AIM OF THE TASK » Quote the lines below word for word, leaving the pictures out of your answer.
Content starts
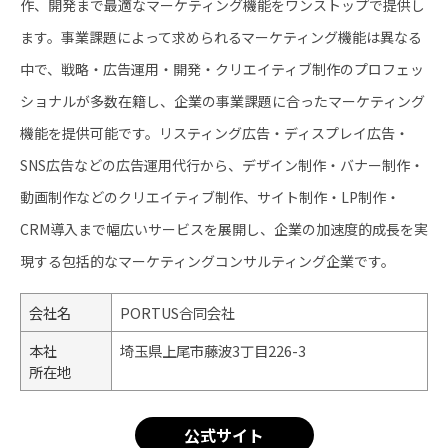
作、開発まで最適なマーケティング機能をワンストップで提供し
ます。事業課題によって求められるマーケティング機能は異なる
中で、戦略・広告運用・開発・クリエイティブ制作のプロフェッ
ショナルが多数在籍し、企業の事業課題に合ったマーケティング
機能を提供可能です。リスティング広告・ディスプレイ広告・
SNS広告などの広告運用代行から、デザイン制作・バナー制作・
動画制作などのクリエイティブ制作、サイト制作・LP制作・
CRM導入まで幅広いサービスを展開し、企業の加速度的成長を実
現する包括的なマーケティングコンサルティング企業です。
会社名
PORTUS合同会社
本社
埼玉県上尾市藤波3丁目226-3
所在地
公式サイト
Content ends
RESULT OF THE TASK »
作、開発まで最適なマーケティング機能をワンストップで提供し
ます。事業課題によって求められるマーケティング機能は異なる
中で、戦略・広告運用・開発・クリエイティブ制作のプロフェッ
ショナルが多数在籍し、企業の事業課題に合ったマーケティング
機能を提供可能です。リスティング広告・ディスプレイ広告・
SNS広告などの広告運用代行から、デザイン制作・バナー制作・
動画制作などのクリエイティブ制作、サイト制作・LP制作・
CRM導入まで幅広いサービスを展開し、企業の加速度的成長を実
現する包括的なマーケティングコンサルティング企業です。
会社名
PORTUS合同会社
本社
埼玉県上尾市藤波3丁目226-3
所在地
公式サイト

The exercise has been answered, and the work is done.